**AIM OF THE EXERCISE**
Below are lines of data; give the number of them that contain "true", and only that.

**WORKING DATA**
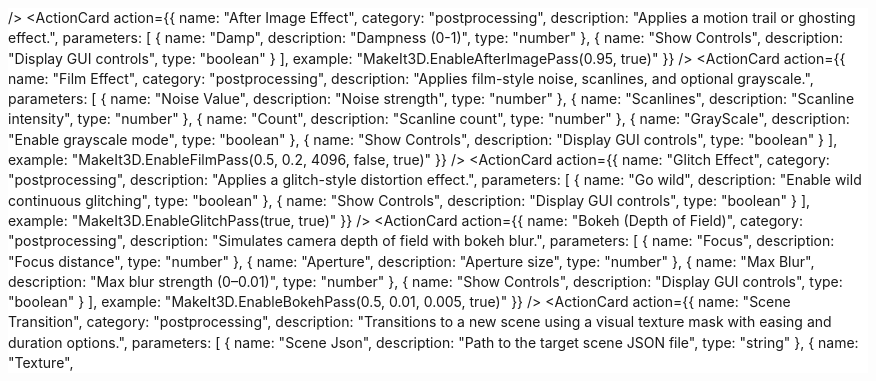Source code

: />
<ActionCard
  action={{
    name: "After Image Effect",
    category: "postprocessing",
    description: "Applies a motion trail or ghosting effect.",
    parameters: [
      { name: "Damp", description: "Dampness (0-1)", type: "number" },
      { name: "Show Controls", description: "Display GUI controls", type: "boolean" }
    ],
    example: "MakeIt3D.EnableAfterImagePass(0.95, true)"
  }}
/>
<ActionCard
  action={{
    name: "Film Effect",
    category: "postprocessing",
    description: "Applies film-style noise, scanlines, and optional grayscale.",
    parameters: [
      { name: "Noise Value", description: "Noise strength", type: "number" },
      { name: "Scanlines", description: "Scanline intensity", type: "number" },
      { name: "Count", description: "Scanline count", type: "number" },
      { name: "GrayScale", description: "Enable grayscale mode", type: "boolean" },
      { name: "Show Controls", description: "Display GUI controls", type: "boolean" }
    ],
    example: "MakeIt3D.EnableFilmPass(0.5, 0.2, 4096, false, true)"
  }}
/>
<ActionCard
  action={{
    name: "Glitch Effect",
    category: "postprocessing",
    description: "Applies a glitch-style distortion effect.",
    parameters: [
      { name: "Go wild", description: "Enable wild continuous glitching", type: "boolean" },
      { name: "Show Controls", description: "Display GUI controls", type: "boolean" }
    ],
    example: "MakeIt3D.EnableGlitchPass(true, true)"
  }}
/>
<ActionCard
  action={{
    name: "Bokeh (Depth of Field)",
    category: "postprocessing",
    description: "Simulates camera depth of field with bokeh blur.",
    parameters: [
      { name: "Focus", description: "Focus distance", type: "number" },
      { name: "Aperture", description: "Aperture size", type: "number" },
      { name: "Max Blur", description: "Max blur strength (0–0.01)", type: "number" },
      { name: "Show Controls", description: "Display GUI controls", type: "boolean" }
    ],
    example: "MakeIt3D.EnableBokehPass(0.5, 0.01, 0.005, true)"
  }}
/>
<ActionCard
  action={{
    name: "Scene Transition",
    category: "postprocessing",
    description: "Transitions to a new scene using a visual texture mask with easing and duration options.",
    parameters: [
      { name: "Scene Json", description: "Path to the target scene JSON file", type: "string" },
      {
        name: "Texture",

**ANSWER TO THIS PROBLEM**
4